Talking about the "things that matter most" on Sept. 17
4:00 - Pope Benedict XVI Arrives in Mainland England
Pope Benedict's much-debated visit in Britain began Thursday, and opened dramatically. The pope, in the words of The Guardian, "launched a blistering attack on ‘atheist extremism' and 'aggressive secularism,'" talking of the "damage that 'the exclusion of God, religion, and virtue from public life' had done in the last century.” We talk about the visit with our British Chaplain, Fr. Pat Egan.
4:20 – From Pro-Choice Atheist to Pro-Life Catholic
When she was 26, she had never once believed in God, not even as a child. She was a content atheist and thought it was simply obvious that God did not exist. She thought that religion and reason were incompatible, and was baffled by why anyone would believe in God. After a few years in the Bible Belt, she became vocally anti-Christian. Imagine the surprise to find her today, just a few years later, a practicing Catholic who loves her faith. Jennifer Fulwiler tells her story.
5:00 – Kresta Comments
5:20 - Finance Friday Part 2 of 10
Today we continue our 10-part series intended to fully explore the practical, political, moral and philosophical underpinnings of the financial meltdown of 2008. Our guide will be Dr. Max Torres and each “Financial Friday” we will be using as a base of discussion, one book written on an aspect of the financial crisis. Today, we look at Thomas Woods’ Meltdown: A Free-Market Look at Why the Stock Market Collapsed, the Economy Tanked, and Government Bailouts Will Make Things Worse.
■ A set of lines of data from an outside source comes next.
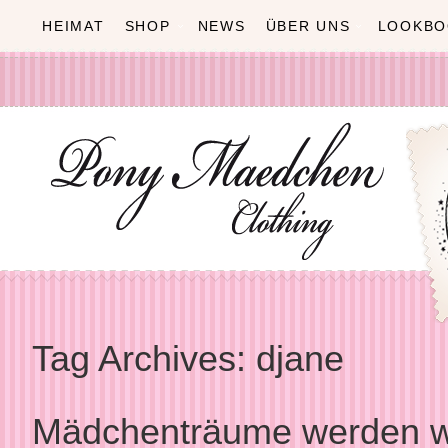
HEIMAT
SHOP
NEWS
ÜBER UNS
LOOKBO
Tag Archives:
djane
Mädchenträume werden 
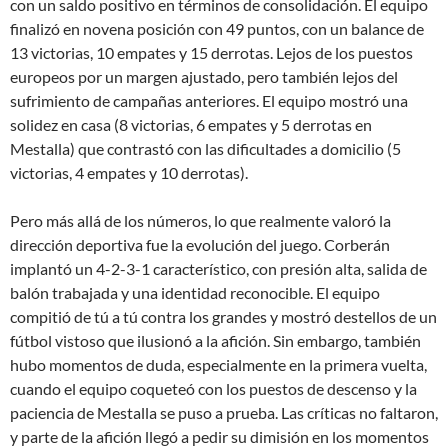
con un saldo positivo en términos de consolidación. El equipo
finalizó en novena posición con 49 puntos, con un balance de
13 victorias, 10 empates y 15 derrotas
. Lejos de los puestos
europeos por un margen ajustado, pero también lejos del
sufrimiento de campañas anteriores
. El equipo mostró una
solidez en casa (8 victorias, 6 empates y 5 derrotas en
Mestalla) que contrastó con las dificultades a domicilio (5
victorias, 4 empates y 10 derrotas)
.
Pero más allá de los números, lo que realmente valoró la
dirección deportiva fue la evolución del juego. Corberán
implantó un 4-2-3-1 característico, con presión alta, salida de
balón trabajada y una identidad reconocible
. El equipo
compitió de tú a tú contra los grandes y mostró destellos de un
fútbol vistoso que ilusionó a la afición. Sin embargo, también
hubo momentos de duda, especialmente en la primera vuelta,
cuando el equipo coqueteó con los puestos de descenso y la
paciencia de Mestalla se puso a prueba
. Las críticas no faltaron,
y parte de la afición llegó a pedir su dimisión en los momentos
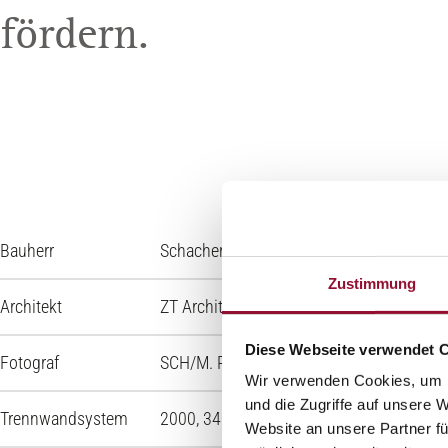
fördern.
Bauherr
Schachermayer-Großhandelsgesellschaft
Zustimmung
Architekt
ZT Architekt DI Helmut Siegel
Diese Webseite verwendet 
Fotograf
SCH/M. Reichl
Wir verwenden Cookies, um I
und die Zugriffe auf unsere 
Trennwandsystem
2000, 3400 Glasline
Website an unsere Partner fü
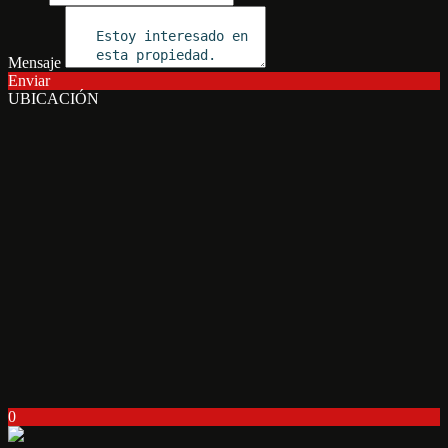
Mensaje
Enviar
UBICACIÓN
0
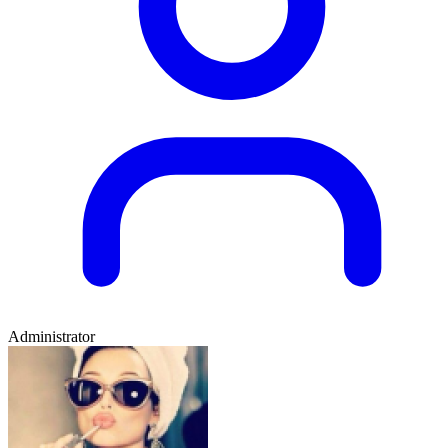
Administrator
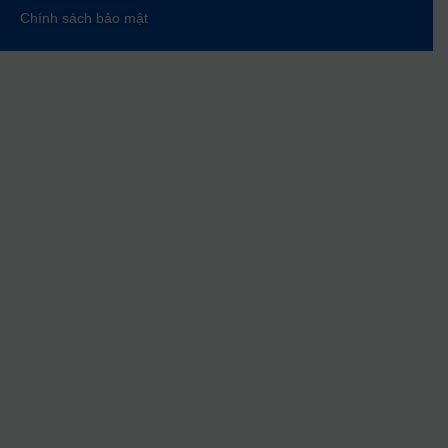
Chính sách bảo mật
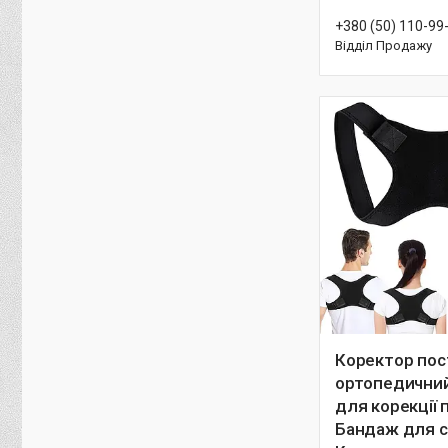
+380 (50) 110-99
Відділ Продажу
Коректор пос
ортопедичний
для корекції 
Бандаж для с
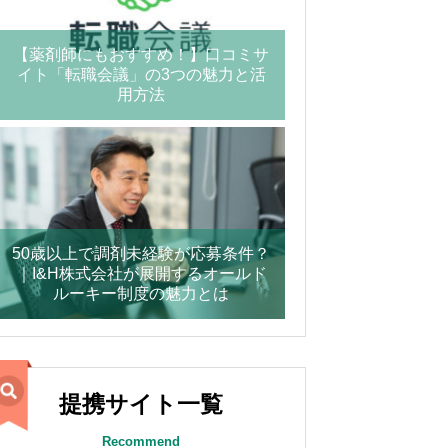
【薬剤師にもおすすめ！】口コミサ
イト「転職会議」の3つの魅力と活
用方法
50歳以上で調剤未経験が応募条件？
｜I&H株式会社が展開するオールド
ルーキー制度の魅力とは
提携サイト一覧
Recommend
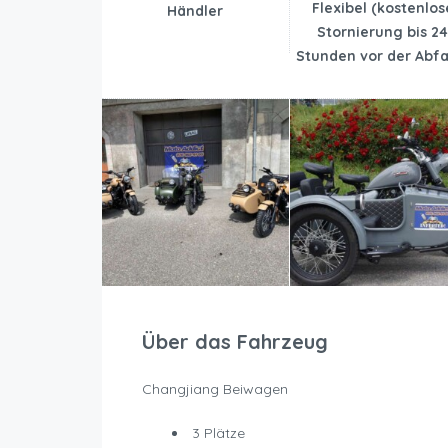
Flexibel (kostenlos
Händler
Stornierung bis 2
Stunden vor der Abfa
Über das Fahrzeug
Changjiang Beiwagen
3 Plätze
Jennifer Fulwiler -- Ex-Contented Atheist
ReplyDelete"But then I had this sort of moment of truth in college when I realized it's all for nought. ... Honestly, what brought it on was just thinking, and just realizing that we're all just random chemical reactions destined to extinction. And all these things that I think of as love and heroism -- and Bertrand Russell described it as 'all the labors of the ages,' he said -- are just destined to nothing. And it was a despair that's indescribable."
"After my initial dark period in college, it was pretty momentary. The only thing was... In general I was happy, I was content, but I couldn't sleep at night. I had insomnia, and I had to be very careful to always read until the last moment before I would fall asleep, or have the TV on. And that was kind of the echoes of that darkness that had once been so clear to me: is that if I were ever alone in a dark room with no distractions, those thoughts would come back -- that it's all for nothing, that we're all just ... everything that I think of as myself, as my accomplishments, it's just ... it's all going to evaporate. So I had pretty bad insomnia for that reason."
Geez, Jennifer. Get over yourself. Do you think you have more to offer than atheists like Richard Feynman and Steven Weinberg, both of whom earned Nobel Prizes in physics? Or Maurice Ravel, my patron composer? They accomplished great things, apparently without a conceit that their work demands everlasting life.
And Al, about all your loves and purposes you want hanging around forever. Do you ever stop to think that some of those loves of yours might end up in Hell?
This is another display of Christian narcissism (yes, there is such a thing), alongside Dave Mangan and his miracle water pump, Joan Wester Anderson and her guardian angels, and Father Calloway's "if I'm only a monkey" obsession.